There are two images. The one in which my eyes are open, and the one in which my eyes are closed. The latter I obviously prefer. The world is in black and white, flickering with the warmth that only celluloid can bring. A brunette lays upon my bed. I know what you are thinking. She holds in her right hand a cigarette in which smoke curls and crawl upon the walls and melds into the ceiling. The blanket is up to her collar bone, but it is tight around her curved figure, allowing just enough to the imagination while revealing slightly more than is usually acceptable. She is wearing perfectly red lip stick. The world is black and white except for her lips. They must be red. they are red. She doesn't smile. She doesn't need to smile. It was good. It always is. It is Noir. Wonderful Noir. The lamp in the corner flickers seductively. The shadows are as important as the clear images.
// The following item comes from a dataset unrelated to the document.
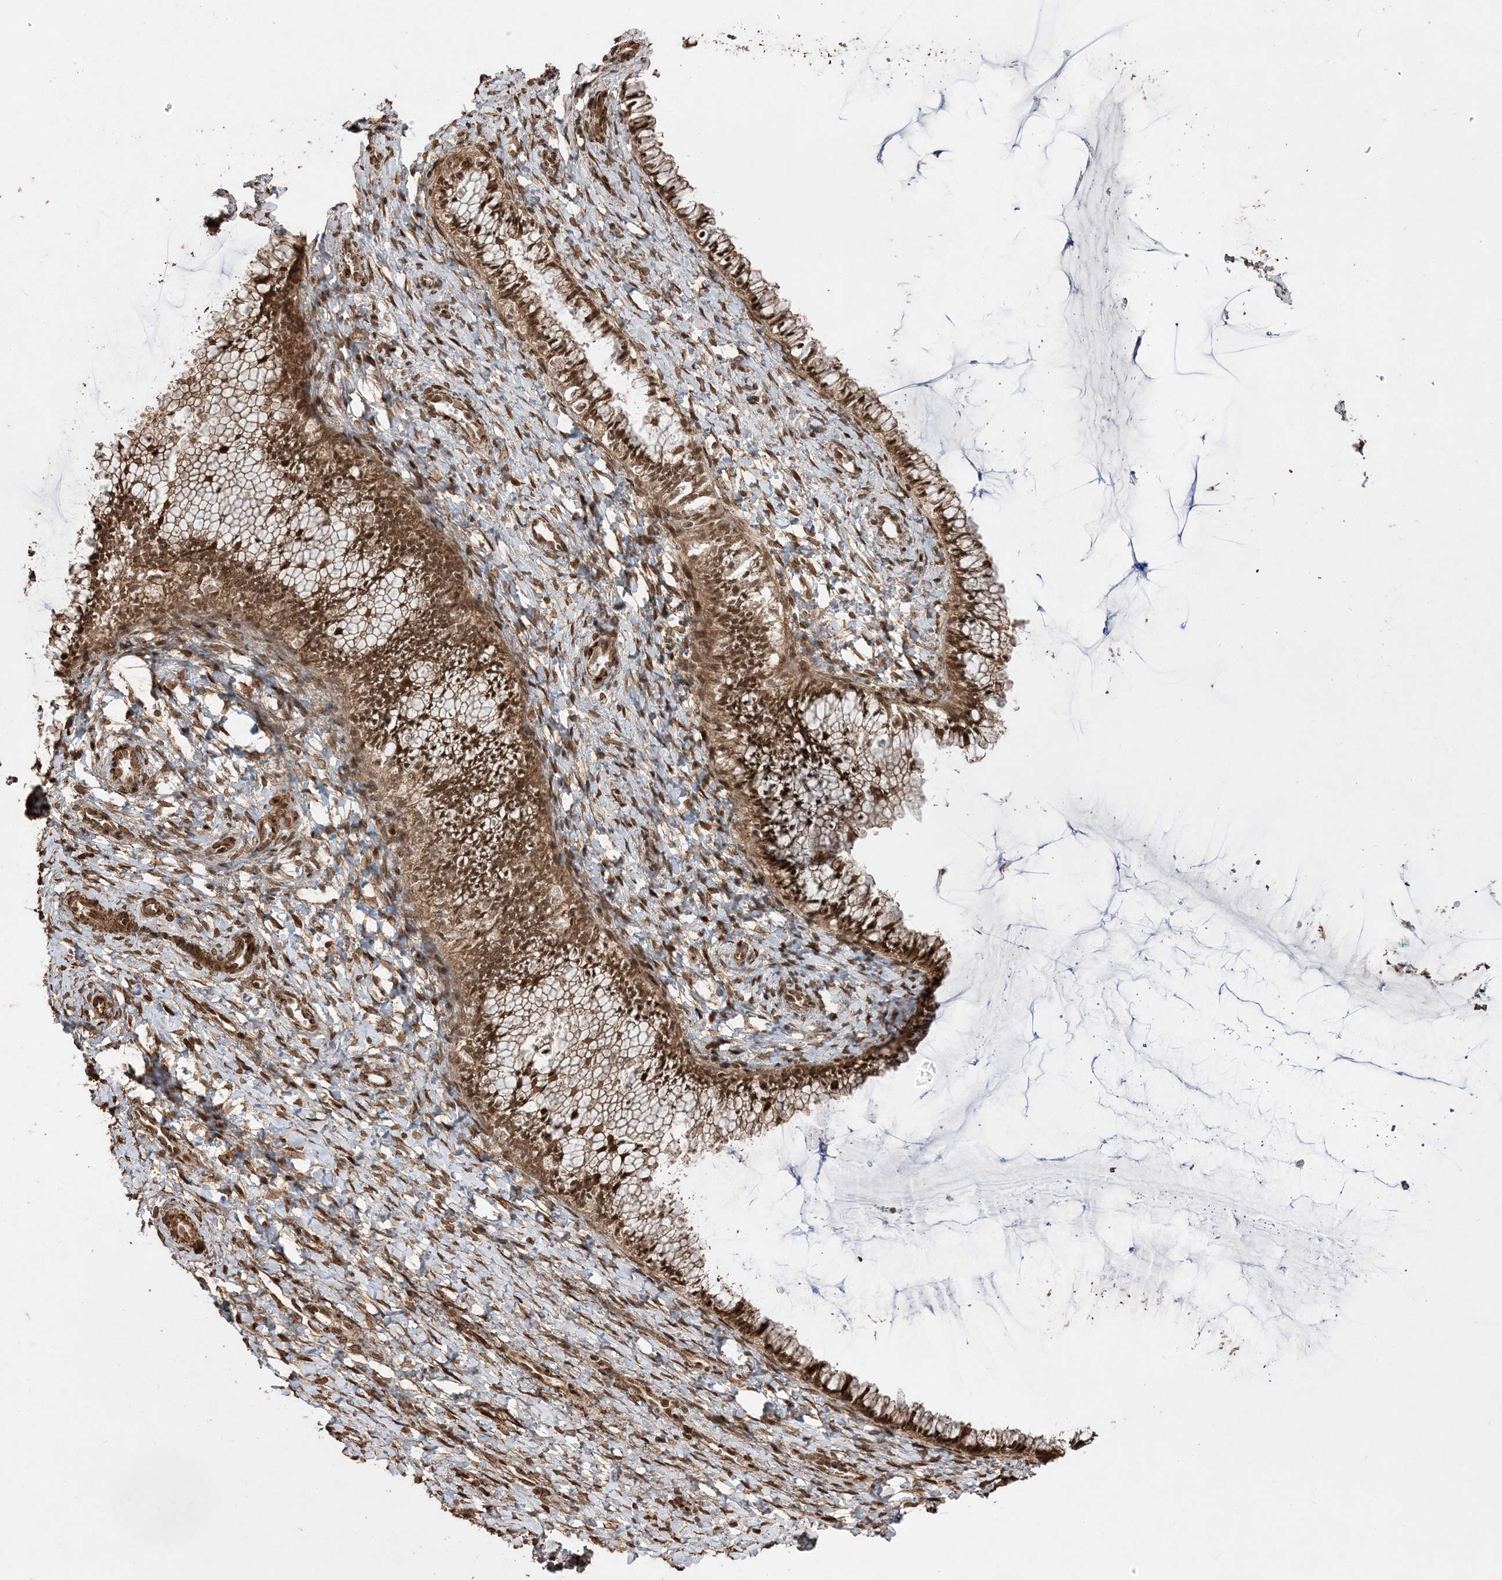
{"staining": {"intensity": "moderate", "quantity": ">75%", "location": "cytoplasmic/membranous,nuclear"}, "tissue": "cervix", "cell_type": "Glandular cells", "image_type": "normal", "snomed": [{"axis": "morphology", "description": "Normal tissue, NOS"}, {"axis": "morphology", "description": "Adenocarcinoma, NOS"}, {"axis": "topography", "description": "Cervix"}], "caption": "Protein expression analysis of normal cervix displays moderate cytoplasmic/membranous,nuclear staining in about >75% of glandular cells. (DAB (3,3'-diaminobenzidine) = brown stain, brightfield microscopy at high magnification).", "gene": "ETAA1", "patient": {"sex": "female", "age": 29}}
The former is undoubtedly too real. The world is coloured, but far from picturesque. The colour adds a dankness and dullness to the apartment, making clear imperfections that where once hidden in the simplicity of black, white, and freckled friction. The shadows, being things of rare beauty in the previous image, make the room depressing and pathetic in the new image. On the bed lays a pretty woman void of any elegance. She is completely naked and covered in stale sweat. the blanket which covered the previous woman is now wrinkled and damp, pushed to the bottom of the bed, being held by the pressure of the two mattresses. She lays with her hands behind her back, her nipples glistening in the flickering light, eyes gazing at the white ceiling. She doesn't smile. She doesn't smile because she knows it was good. She doesn't smile because she knows it is never good. It isn't bad. It just isn't good.
I close my eyes. Pale abstract whiteness. I open them, realist and ugly reality. I close them. Beautiful simplicity. I open them, ugly complications. She isn't ugly. She is real, which makes her tedious, hideous and serious. She lacks dignity and self respect. I look down. I am naked. I am disgusting. I am fat, frail, and uninviting. I catch our scent filled with stale sweet, pheromones, and bodily fluids. I close my eyes. The room is back to its previous version of civility and sterilization. That is civilization. Not this reality. Never this reality. I open my eyes. She is asleep. Laying upon the bed, her naked body vulnerable and undefinably repulsive. Her imperfections flicker brightly before my eyes, as the lamp changes the shades and shape of her human form, from one version of grotesqueness to another. The beasts within her loins, the ravages that exist upon her heaving breasts and idioms that linger on her stale breath.
I close my eyes. She is still there, laying with elegance, her eyes closed and her cigarette burning in an ashtray on the bedside table. I climb into bed with her. She wraps her arms around me, her brown hair falling gently upon my heaving and muscular chest. I stroke her hair, and let the dame rest. She has been through much. I gotta find that devil man who keeps hounding her!! It all started with an afternoon in which she walked into my office. She was no regular Dame I can tell you that. She was nervous, you could tell by her she held her cigarette and puffed on it. She had a case for me you see. It was about her husband. He was having an affair she said. She needed a private detective she told me. She had an envelope of 20 dollar bills and a look of utter desperation. No regular dame I tell yeah. I was ready to take the case, not knowing what I was getting into.